Jaki ładny Witia na zdjęciu :-))). Szkoda że nieprawdziwy :-)
No cóż nasi milusińscy w radzie miasta powinni zrozumieć, że ważny jest interes społeczny oraz wrażliwość, a nie spektakl polityczny i dbanie o słupki sondażowe swojego ugrupowania politycznego. Jeśli nie przejmiemy sprzętu teraz na Górze Chrobrego za kwotę. rozsądna i do zaakceptowania to w przyszłości żeby zapewnić podobny standard wydamy dwa, trzy razy więcej(jeśli w ogóle by powstało) , a więc logika i ekonomia powinna wygrać nad buta polityczna i kampania samorządową no chyba, że mamy do czynienia z kre....mi?! Sam dodam, że nie korzystam z uciech jakie daje to przedsięwzięcie.
Pan Rembelski jak zawsze uniwersalny , wie wszystko.Nawet każe właścicielowi robić przetarg, czysty socjalizm. Deklaruje Pan ,że kupi za milion i stworzy wzorcową, wolną od kumpli spółkę. I wtedy już nikt Panu nie zarzuci , że jest Pan wyłącznie gadułą.

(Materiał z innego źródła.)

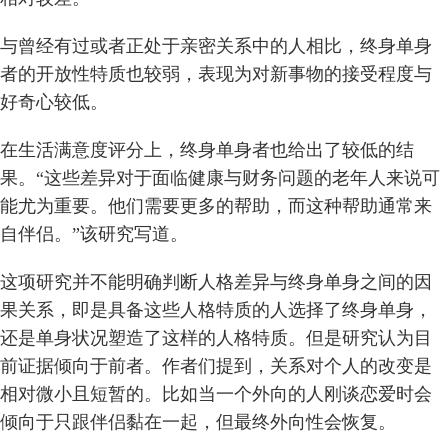
与曾经有过或者正处于亲密关系中的人相比，终身单身
者的开放性特质也较弱，表现为对新事物的接受程度与
好奇心较低。
在生活满意度评分上，终身单身者也给出了较低的结
果。“这些差异对于面临健康与财务问题的老年人来说可
能尤为重要。他们需要更多的帮助，而这种帮助通常来
自伴侣。”该研究写道。
这项研究并不能明确判断人格差异与终身单身之间的因
果关系，即是具备这些人格特质的人选择了终身单身，
还是单身状况塑造了这样的人格特质。但是研究认为目
前证据倾向于前者。作者们提到，关系对个人的改变是
相对微小且短暂的。比如当一个外向的人刚谈恋爱时会
倾向于只跟伴侣黏在一起，但最终外向性会恢复。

Stok w obecnych czasach i w naszej lokalizacji przy aktualnym ociepleniu klimatu jest zupelnie nieoplacalny.Prawdziwe zimy skonczyly sie w latach 70-ych
Czyli reasumując ten zespól radnych to był takim ... kwiatkiem do kożucha. Panie Klim jak się jest radnym to powinien Pan znać prawidłowe nazwy departamentów, chodzi o Departament Edukacji i Sportu. Dawniej a i owszem nazwa była ... Wydział Kultury i Sportu. I na koniec jakie korzyści mają elblążanie z Parku Technologicznego, żadne. Z Góry Chrobrego a i owszem udział w aktywności rekreacyjno-sportowej. Więc przeznaczyć te 2 mln zł na coroczne dofinansowanie zdrowego spędzania czasu przez mieszkańców Elbląga.
Jaka to korzysc dla mieszkancow?dzieciaki chca zjezdzac na sankach,a takiej mozliwosci gora chrobrego im nie zapewnia-jezdza na gorce obok stoku po dziurach.mozna by bylo wyrownac ten teren i odpowiednio zabezpieczyc malym kosztem,ale po co skoro nie bedzie z tego zarobku prawda?na narty jezdzi sie w gory.